17 of 18 people found the following review helpful:
4.0 out of 5 stars
Kerouac with a purpose.,
This review is from: Kingbird Highway: The Story of a Natural Obsession That Got a Little Out of Hand (Paperback)
Kenn Kaufman answers the question of what happened to all those scruffy kids who were hitching rides across America in the early 1970s. They grew up. In his case, this story of an epic quest to see more birds in a single year than anyone ever had before, lay in a box 25 years after it was written. Fortunately he decided to dust it off, clean it up and share it with us. I met Kenn once when I was on my own quest to see 400 birds in North America in a single year, about 15 years after he found 666 species, or 671, depending on whose rules you are using. He showed me my first Varied Bunting at the Patagonia Refuge. I got started on this road of bird listing after finding Jim Vardaman's book and reading it about a dozen times. Vardaman beat Kaufman's record with dollars, finding 699 in a single year. Probably Kaufman's book will inspire many more to take up the quest, for the simple reason that he's a far better storyteller. This is an adventure that goes far beyond bird watching. It is a lyrical book of the road, like Kerouac with a purpose. The music of trips remembered by a single song played to death by the AM stations comes ringing back over the years. I remember hitching from Missouri to New York State and hearing "One is the loneliest number that you'll ever do," each time I got into a car. Kaufman tops that with the thunder of Jim Morrison's voice warning drivers who just picked him up, "There's a killer on the road." He transforms it into, "There's a birder on the road," but you can feel the discomfort of getting into cars in Southern states to that refrain. A high school dropout, lured by the bird quest at age 16, Kaufman's education about relationships came from statements of disillusion -- confessions to a stranger on an all night drive. It left him wary and ill-prepared for what might have been the real thing. His enduring relationship, the quest to see all those birds, is finally crystalized by a long- hair who listens to Kaufman's tale of why he is hitching from Arizona to New Jersey to see a non-descript shorebird, and lays a John Lennon line on him, "He's got to be good lookin' 'cuz he's so hard to see."
15 of 16 people found the following review helpful:
5.0 out of 5 stars
A perfect book!,
This review is from: Kingbird Highway: The Story of a Natural Obsession That Got a Little Out of Hand (Paperback)
If you're stuck in a boring 9-5 job after having paid your dues with years of higher education, you'll be jealous of Kenn Kaufman's freedom at a young age to do what he wanted, learn what he wanted and lay the groundwork for one of the most successful careers in birding in the U.S.If you're a birder, or at least trying to be a birder, you'll be jealous of the amount of ground Kenn Kaufman covered in the span of a few short years to see and marvel at 100's of birds.
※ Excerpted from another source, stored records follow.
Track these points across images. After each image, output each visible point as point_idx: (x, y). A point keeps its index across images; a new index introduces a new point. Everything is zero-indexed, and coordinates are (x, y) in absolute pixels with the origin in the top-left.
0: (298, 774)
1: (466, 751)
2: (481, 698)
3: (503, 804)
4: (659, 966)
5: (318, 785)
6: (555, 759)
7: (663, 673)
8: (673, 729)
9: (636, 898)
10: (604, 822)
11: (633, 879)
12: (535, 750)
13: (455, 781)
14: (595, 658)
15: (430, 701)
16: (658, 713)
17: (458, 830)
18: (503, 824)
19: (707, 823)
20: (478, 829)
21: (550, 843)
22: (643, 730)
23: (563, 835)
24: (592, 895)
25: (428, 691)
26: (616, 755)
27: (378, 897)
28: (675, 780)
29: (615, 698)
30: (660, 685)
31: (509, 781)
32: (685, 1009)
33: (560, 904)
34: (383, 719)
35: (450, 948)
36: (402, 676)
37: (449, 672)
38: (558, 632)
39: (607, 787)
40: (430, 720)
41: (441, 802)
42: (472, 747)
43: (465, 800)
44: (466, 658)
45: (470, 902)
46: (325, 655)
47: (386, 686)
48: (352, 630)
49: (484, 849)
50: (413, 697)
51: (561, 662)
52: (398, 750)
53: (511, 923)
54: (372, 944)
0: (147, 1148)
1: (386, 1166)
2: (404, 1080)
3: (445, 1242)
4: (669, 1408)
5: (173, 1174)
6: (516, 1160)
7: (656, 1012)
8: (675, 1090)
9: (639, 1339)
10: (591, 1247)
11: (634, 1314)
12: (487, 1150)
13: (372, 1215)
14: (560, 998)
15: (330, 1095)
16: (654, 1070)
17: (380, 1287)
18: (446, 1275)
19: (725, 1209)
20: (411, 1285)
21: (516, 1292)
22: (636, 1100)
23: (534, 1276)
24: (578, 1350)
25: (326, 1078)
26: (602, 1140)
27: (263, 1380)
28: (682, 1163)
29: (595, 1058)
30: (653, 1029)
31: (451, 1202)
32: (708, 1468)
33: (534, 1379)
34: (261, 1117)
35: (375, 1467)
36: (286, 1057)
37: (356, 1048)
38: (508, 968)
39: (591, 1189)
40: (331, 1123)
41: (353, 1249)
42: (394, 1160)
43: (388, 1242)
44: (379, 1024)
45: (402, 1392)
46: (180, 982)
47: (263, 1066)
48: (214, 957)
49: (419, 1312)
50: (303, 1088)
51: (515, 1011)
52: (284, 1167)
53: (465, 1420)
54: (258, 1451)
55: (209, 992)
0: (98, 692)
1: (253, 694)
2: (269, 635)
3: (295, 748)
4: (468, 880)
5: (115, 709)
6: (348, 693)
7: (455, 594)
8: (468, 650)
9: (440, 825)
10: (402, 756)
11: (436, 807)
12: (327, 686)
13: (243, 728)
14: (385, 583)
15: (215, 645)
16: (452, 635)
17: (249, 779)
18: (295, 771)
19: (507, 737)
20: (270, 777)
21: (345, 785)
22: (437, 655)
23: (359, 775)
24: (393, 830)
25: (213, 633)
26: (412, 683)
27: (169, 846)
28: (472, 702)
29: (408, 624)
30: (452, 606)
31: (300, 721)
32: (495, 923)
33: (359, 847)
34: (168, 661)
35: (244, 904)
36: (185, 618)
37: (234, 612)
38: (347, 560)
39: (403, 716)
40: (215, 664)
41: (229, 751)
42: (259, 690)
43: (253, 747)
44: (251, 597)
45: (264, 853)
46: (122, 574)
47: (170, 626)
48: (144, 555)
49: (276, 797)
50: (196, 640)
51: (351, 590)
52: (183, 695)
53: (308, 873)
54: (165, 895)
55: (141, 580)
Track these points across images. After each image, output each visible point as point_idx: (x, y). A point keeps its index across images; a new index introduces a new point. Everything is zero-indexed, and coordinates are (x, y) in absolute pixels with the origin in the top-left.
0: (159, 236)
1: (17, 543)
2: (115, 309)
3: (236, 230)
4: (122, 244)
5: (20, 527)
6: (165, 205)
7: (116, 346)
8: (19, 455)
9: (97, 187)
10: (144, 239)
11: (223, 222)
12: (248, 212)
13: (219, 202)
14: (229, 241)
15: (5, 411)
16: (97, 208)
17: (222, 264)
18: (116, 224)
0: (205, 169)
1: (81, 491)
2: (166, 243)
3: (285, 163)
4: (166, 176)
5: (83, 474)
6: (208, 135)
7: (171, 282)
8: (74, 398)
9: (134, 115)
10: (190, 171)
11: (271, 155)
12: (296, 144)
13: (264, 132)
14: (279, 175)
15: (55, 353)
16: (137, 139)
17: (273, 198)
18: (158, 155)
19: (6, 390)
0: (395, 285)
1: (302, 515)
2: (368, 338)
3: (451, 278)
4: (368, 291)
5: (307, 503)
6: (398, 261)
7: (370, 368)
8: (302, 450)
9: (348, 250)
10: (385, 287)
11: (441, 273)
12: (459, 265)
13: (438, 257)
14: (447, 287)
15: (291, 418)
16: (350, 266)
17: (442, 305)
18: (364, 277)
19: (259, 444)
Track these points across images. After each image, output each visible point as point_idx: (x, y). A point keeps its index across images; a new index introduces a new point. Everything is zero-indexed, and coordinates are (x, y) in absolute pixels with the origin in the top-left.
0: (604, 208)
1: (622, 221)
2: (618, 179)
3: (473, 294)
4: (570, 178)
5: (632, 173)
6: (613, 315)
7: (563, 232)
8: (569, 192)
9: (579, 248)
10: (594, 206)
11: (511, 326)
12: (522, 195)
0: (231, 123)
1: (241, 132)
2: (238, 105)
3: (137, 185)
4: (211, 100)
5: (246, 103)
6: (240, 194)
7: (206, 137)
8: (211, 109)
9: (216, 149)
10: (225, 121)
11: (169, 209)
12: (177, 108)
If you're a writer, whether published or not, you'll be jealous of Kenn Kaufman's ability to write a such vividly-rendered account of his souped-up travails engaging in one of the most sympathetic pastimes to develop among modern humans, that of birding, contextualized with his growing awareness of the impact of human encroachment on the wilderness as an increasingly serious environmental problem. Whether the story surveys Kaufman's encounters with the awfully unlucky Myrtle Warblers stuck on North Carolina's Outer Banks in the winter of '73, the transplanted Skylarks of the San Juan Islands in the Pacific Northwest, or the migrating warblers stopping for a respite at Fort Jefferson in the Tortugas; or whether Kaufman is birding with his group of friends self-dubbed the "Tucson Five," or enduring the numbing experience of "thumbing" on the road for months on end; he makes you see what he's seeing and feel what he's feeling. Finally, if you're someone who treasures the comforts of a soft pillow at night and a warm, dry roof over your head, you have to admire Kaufman's tenacity in dealing with -- and his almost joyful tolerance of-- bad weather, having to hike for miles before finding that much-needed ride or the 669th bird for his Big Year List, and, especially, the hunger born of a budget that probably didn't quite reach shoe-string level.